Muni, on the other hand, was the prototype Method actor. He read Zola's complete works, researched the entire Dreyfus Affair and experimented with various make-up designs (with the peerless make-up artist Perc Westmore) before finding a look that best conveyed the writer's physique and psyche.
He was highly fortunate to land the role, however, as playwrights Heinz Herald and Geza Herczeg had originally brought the project to Ernst Lubitsch at Paramount and only his sense of artistic fair play had prompted him to sell it on to Warners, as he knew Muni was the only actor in Hollywood capable of essaying such a complex character. His perfectionism rubbed off on the rest of the cast and crew - who gave him a standing ovation after he pushed himself through repeated single takes of the famous six-minute trial speech. However, Muni was overlooked by the Academy, whose members curiously preferred Spencer Tracy's mannered turn in Captains Courageous.

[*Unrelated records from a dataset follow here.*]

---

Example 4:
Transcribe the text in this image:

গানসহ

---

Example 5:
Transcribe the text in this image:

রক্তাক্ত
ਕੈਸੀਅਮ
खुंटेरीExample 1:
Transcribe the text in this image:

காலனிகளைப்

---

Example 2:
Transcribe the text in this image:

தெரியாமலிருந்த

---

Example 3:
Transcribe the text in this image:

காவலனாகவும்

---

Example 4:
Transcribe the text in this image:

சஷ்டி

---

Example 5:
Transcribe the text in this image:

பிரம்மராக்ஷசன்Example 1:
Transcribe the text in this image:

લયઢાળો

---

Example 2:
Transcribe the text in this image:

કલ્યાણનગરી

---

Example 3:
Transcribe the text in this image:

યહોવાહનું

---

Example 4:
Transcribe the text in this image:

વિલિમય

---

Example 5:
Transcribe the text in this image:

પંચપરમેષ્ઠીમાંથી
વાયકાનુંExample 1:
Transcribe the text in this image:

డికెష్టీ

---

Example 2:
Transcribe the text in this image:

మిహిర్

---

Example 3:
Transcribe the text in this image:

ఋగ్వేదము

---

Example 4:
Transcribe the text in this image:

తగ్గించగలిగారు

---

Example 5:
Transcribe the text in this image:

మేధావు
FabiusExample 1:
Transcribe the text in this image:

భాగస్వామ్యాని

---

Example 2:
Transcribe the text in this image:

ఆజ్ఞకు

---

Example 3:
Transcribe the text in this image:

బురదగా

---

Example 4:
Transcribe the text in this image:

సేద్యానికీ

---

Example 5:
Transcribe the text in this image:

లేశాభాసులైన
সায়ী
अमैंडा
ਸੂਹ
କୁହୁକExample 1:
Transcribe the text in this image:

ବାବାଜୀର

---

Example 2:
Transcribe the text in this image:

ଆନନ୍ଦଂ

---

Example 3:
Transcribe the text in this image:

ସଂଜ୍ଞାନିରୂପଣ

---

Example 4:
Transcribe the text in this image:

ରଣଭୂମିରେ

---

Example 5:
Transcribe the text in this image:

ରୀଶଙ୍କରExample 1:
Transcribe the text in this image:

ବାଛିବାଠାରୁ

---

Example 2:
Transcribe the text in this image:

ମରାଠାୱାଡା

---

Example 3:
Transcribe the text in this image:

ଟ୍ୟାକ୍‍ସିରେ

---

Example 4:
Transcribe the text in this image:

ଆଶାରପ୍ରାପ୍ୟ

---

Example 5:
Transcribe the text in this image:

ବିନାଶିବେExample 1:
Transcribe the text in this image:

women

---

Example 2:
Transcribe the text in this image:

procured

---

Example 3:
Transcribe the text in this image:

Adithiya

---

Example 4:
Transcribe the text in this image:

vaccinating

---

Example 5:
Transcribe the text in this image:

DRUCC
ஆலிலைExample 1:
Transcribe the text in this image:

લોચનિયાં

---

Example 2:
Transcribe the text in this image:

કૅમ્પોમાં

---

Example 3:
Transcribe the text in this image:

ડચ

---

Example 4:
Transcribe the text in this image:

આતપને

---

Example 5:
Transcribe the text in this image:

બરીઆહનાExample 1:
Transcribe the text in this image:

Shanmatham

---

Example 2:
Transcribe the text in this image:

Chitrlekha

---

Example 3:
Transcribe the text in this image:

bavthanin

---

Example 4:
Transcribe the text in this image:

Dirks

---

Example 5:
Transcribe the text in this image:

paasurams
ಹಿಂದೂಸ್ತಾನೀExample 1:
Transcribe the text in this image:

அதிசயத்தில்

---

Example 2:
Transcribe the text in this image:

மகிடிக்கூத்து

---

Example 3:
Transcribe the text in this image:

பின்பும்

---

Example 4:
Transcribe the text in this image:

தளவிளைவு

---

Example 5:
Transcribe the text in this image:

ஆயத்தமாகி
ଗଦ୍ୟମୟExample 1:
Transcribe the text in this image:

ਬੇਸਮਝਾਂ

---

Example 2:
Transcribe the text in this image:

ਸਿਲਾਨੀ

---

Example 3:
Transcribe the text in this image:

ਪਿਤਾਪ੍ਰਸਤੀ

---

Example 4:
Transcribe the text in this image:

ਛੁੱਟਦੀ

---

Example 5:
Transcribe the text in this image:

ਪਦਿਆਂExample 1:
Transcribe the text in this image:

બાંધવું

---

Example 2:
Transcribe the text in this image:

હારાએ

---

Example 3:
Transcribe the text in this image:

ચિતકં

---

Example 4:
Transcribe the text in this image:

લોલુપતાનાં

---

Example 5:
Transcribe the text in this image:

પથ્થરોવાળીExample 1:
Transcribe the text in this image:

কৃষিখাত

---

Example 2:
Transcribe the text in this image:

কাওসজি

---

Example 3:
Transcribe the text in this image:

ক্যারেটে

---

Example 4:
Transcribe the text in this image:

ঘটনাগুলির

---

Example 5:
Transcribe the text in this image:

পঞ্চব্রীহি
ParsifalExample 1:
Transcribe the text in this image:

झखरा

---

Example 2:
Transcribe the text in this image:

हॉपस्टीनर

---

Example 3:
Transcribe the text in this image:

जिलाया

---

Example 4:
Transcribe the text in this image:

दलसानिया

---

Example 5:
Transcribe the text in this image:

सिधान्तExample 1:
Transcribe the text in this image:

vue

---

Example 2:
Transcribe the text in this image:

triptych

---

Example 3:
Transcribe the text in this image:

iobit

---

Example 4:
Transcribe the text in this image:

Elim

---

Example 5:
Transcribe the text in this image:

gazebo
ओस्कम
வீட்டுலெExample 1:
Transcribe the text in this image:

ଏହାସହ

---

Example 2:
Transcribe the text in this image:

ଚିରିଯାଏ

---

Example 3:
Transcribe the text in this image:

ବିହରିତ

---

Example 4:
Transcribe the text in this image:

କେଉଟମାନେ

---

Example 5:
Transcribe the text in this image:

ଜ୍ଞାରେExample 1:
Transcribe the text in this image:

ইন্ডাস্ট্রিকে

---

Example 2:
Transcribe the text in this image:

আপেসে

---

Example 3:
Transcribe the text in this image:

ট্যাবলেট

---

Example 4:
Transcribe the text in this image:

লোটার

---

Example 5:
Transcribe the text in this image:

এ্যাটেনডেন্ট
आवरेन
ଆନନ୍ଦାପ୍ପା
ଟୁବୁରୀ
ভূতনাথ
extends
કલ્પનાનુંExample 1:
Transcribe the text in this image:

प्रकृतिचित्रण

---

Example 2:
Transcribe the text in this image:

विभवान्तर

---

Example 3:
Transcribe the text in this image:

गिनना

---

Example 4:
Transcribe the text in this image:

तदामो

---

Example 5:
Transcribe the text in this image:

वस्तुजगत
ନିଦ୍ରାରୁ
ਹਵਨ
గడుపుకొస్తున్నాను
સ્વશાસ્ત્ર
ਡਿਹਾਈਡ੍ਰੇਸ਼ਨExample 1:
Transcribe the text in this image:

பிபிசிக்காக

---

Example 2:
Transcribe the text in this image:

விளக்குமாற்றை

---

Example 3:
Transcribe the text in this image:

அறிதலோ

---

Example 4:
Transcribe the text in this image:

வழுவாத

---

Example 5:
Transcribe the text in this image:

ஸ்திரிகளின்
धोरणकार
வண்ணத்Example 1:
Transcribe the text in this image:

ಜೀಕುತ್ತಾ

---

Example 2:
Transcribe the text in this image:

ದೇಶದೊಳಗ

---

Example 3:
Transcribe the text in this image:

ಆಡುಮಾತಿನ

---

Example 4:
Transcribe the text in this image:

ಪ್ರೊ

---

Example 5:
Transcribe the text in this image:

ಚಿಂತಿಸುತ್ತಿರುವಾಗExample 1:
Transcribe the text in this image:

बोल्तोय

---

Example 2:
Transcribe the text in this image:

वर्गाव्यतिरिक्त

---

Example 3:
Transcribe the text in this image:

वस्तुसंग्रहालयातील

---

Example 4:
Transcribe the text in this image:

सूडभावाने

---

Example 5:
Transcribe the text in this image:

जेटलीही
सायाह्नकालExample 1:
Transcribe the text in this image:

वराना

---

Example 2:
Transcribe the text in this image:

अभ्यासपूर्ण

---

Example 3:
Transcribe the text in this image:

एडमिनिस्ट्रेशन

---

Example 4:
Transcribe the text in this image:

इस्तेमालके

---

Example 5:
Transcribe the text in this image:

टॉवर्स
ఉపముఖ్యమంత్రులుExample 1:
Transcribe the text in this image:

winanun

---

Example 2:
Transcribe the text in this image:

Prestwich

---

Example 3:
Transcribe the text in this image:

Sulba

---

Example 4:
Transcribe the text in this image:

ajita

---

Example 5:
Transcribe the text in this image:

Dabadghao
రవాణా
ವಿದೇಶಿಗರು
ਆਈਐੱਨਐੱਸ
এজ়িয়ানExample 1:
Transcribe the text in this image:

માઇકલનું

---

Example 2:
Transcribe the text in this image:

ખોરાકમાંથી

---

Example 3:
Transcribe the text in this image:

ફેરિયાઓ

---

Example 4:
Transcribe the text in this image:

Joseph Schildkraut did win Best Supporting Actor, though, for his moving portrayal of Dreyfus, whose Judaism is never openly referred to throughout the picture, although it is clearly implied - along with a condemnation of the Nazi treatment of the Jews in the exiled Dieterle's homeland.
The film was a considerable commercial success, unlike José Ferrer's redundant I Accuse, which boasted a Gore Vidal script and the director hamming it up as Dreyfus opposite Emlyn Williams's Zola.